2) Don’t Make Single Artist Playlists
The record company has done that for you. They’re called “Greatest Hits“, “Lost Sides and Rarities” and “The Complete Recordings”
3) Don’t Make Playlists Based on Track Names.
Do not ever, ever, ever create playlists based on a name. For example, “Songs with Cheese In Their Title” will get you thrown out of the restaurant never to return. Similarly, if your lame ass concept is, say, “Summer Songs” try not to pick songs with the word “Summer” in their title. Why on earth would I want to listen to a song that just gave itself away by it’s name? Instead, elude to summer, perhaps in the arrangement, instrumentation, lyric or feel. A great example there would be Cisco Kid by War. It smacks of summer without ever having to mention it. While I’m on the subject of summer, you are allowed one and only one Beach Boys track per summer playlist per year.
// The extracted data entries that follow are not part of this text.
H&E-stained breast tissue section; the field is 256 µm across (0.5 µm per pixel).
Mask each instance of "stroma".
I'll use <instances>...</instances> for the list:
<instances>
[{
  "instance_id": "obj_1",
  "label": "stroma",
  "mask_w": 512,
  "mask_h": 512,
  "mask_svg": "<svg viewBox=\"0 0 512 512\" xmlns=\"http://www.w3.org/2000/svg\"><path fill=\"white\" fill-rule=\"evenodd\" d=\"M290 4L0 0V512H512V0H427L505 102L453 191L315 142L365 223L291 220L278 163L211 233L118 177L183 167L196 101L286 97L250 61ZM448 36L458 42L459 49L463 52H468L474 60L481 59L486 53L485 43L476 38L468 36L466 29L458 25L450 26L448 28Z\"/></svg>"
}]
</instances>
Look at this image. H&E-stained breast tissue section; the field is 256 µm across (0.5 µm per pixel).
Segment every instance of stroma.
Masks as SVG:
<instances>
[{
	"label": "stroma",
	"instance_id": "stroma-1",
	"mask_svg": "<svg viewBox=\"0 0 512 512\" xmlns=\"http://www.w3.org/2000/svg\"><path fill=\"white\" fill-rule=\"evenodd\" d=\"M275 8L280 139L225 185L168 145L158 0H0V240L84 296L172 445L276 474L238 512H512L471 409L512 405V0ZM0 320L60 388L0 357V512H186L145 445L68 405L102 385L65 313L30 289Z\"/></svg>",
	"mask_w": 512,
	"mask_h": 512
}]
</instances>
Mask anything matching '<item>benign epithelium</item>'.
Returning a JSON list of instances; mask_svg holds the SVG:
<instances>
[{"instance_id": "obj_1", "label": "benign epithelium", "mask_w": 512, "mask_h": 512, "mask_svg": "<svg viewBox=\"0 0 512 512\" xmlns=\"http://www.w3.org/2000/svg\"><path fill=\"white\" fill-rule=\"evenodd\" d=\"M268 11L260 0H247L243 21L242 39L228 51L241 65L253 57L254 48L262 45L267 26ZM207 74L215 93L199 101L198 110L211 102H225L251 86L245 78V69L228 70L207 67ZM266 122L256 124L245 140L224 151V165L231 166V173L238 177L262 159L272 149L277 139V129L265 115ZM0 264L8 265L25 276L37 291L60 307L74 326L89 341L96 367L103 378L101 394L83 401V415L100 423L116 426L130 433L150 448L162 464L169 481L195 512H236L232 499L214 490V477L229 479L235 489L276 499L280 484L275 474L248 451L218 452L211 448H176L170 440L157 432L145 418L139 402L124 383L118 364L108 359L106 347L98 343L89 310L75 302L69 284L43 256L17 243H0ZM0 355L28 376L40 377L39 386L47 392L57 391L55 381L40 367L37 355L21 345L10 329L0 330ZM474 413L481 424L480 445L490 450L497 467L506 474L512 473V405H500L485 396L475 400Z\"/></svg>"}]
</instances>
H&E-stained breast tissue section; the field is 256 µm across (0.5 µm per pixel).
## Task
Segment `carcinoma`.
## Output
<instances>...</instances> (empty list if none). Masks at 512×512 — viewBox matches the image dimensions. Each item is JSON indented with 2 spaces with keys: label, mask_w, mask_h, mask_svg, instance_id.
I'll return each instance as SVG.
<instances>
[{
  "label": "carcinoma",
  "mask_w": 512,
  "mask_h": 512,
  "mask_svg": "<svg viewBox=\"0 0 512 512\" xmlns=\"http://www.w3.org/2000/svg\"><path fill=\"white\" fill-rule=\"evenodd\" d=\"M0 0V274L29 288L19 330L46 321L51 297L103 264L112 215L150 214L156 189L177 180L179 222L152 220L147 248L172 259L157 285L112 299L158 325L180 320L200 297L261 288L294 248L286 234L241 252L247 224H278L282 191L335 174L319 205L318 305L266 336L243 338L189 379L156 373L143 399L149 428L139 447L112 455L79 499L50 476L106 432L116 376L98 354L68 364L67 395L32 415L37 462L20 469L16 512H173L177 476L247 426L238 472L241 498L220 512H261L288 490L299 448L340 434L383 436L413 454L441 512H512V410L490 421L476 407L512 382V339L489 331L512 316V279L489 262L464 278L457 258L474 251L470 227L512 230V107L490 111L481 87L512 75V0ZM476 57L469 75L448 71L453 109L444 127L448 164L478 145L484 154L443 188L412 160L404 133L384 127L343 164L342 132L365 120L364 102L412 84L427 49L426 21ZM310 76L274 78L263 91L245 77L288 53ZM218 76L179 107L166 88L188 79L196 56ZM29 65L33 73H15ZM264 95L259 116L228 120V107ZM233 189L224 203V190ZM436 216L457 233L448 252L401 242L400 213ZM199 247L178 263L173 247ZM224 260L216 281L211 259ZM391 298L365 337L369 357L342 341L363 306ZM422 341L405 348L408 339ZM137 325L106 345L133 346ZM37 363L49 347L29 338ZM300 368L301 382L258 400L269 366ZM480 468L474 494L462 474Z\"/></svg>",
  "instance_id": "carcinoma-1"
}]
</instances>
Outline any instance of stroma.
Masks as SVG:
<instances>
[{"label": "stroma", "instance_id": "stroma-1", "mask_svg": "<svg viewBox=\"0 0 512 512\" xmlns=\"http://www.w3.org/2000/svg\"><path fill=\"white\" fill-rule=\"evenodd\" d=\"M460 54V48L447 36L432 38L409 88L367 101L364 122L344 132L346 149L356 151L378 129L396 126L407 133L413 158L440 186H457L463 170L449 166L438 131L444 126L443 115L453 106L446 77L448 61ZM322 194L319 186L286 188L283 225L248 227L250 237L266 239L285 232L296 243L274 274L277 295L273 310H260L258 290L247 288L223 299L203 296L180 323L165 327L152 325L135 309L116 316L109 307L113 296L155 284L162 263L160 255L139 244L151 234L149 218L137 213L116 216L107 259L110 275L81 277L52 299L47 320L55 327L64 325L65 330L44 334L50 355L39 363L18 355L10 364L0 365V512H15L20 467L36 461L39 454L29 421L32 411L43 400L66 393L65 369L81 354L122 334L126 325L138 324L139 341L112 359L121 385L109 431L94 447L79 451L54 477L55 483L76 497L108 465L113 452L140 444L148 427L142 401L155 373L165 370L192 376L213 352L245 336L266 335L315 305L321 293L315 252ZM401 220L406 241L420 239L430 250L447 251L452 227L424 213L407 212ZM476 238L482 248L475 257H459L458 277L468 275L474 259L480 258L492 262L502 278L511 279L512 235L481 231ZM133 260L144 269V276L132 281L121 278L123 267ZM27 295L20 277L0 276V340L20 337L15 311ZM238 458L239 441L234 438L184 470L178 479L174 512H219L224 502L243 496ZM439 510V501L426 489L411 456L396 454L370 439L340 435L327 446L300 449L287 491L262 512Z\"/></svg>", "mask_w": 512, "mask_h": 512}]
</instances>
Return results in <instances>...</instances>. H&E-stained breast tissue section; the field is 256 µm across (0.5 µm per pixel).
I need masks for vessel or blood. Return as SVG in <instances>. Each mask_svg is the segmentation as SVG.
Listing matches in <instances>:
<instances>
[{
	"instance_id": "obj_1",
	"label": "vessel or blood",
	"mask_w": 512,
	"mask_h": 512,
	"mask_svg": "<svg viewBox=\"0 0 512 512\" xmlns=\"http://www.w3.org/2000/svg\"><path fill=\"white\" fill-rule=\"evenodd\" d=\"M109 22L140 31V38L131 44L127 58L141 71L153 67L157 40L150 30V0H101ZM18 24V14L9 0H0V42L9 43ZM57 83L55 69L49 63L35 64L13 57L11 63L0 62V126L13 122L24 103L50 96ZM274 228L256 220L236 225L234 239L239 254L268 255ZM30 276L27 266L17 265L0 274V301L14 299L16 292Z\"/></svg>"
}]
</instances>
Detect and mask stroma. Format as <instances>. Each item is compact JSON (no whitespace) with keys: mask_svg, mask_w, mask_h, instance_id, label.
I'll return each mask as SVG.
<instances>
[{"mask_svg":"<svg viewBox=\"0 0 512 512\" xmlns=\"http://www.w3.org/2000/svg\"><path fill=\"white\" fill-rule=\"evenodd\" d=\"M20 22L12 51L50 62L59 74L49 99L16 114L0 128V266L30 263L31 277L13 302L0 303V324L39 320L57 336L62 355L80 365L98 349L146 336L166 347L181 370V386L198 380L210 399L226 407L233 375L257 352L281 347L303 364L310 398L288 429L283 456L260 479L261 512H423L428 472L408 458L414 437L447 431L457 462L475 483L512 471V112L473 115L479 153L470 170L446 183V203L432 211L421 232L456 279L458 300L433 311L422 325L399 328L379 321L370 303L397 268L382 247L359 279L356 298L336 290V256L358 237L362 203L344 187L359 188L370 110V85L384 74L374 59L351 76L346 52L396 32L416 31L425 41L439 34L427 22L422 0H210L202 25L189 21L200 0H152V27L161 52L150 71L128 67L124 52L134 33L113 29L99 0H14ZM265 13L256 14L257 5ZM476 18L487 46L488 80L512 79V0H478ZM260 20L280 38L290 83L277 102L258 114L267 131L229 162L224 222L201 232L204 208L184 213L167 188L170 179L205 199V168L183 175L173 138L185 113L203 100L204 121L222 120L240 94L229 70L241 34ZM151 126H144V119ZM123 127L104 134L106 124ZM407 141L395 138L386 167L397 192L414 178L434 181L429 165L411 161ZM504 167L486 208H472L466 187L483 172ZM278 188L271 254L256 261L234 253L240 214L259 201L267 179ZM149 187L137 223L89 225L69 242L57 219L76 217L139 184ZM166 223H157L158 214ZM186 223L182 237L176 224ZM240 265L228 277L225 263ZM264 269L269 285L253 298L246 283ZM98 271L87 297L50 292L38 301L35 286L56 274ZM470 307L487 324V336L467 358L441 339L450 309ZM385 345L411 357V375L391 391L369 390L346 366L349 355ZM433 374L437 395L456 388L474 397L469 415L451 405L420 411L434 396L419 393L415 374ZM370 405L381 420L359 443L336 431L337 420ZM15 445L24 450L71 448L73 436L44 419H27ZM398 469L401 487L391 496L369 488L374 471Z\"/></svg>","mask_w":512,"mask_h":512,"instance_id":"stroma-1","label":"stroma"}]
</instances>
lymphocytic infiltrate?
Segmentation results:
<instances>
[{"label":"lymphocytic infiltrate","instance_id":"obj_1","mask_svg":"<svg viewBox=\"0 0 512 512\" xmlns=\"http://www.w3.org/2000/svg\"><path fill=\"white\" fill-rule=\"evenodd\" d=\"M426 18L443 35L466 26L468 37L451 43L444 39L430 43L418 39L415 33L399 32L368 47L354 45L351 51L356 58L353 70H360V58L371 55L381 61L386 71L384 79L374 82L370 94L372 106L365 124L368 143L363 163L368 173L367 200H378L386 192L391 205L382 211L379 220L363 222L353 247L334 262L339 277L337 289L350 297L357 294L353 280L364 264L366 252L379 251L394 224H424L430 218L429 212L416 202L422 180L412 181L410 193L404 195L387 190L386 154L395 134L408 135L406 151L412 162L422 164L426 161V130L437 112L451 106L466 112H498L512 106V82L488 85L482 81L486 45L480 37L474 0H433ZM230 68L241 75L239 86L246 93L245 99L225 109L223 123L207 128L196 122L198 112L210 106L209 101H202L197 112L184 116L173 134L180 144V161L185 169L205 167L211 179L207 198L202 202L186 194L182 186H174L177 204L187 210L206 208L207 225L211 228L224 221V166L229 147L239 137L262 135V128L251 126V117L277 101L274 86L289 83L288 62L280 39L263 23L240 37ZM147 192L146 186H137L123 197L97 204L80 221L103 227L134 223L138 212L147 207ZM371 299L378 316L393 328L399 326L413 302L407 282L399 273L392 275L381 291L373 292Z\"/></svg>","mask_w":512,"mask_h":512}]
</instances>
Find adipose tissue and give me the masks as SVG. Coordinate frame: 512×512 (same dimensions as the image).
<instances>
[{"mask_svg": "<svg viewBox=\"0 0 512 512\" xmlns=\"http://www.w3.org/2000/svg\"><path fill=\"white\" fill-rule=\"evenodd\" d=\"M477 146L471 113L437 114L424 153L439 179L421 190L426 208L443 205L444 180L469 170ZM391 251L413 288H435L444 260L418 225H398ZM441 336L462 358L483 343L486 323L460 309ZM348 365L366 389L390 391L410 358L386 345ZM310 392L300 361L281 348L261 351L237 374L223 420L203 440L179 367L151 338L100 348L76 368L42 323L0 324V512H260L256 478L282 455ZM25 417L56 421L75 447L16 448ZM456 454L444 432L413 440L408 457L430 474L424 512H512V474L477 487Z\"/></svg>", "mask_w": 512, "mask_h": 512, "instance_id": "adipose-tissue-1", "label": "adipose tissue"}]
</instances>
Please, use this choice wisely and pick something different, like Vegetables from Smiley Smile.
4) You Are Not Making The Playlist For You
If you’re going to publish the damn thing please try and think about the cultural advancement of our species. We’ve been out the trees for quite a while now and are still really struggling with making popular music mean something more than dollars and cents. Inform, educate and entertain your fellow proto-simian and they will, in turn, pick fleas from your back. A good playlist should leave the listener thinking they have discovered something new and not thinking you must be really cool because half the tree is taken up by your record collection. Stop thinking “tracks I like” and start thinking “tracks I think you’d like”.
As we hurtle down the information super highway with our windows down and the stereo blasting please think about littering. You wouldn’t throw your coffee cup out the window along I-5 so please keep the backwash of your high fat, super-sweet triple venti caramel macchiato with almond syrup and extra cream musical selections safely inside your browsing vehicle until you reach a suitable trash receptacle. If you do feel the need to share your beverage, stop the car, find a nice cafe and make it a simple single shot espresso served in a porcelain cup accompanied by great conversation and a feeling of time well spent doing absolutely nothing.
December 27th, 2006 at 6:29 pm
It is the rubbish you just described that *is* our culture, DavetheGrinch. It must exist in all its endlessly repackaged, repeated, and reprised muck, for only then can the phoenix rise.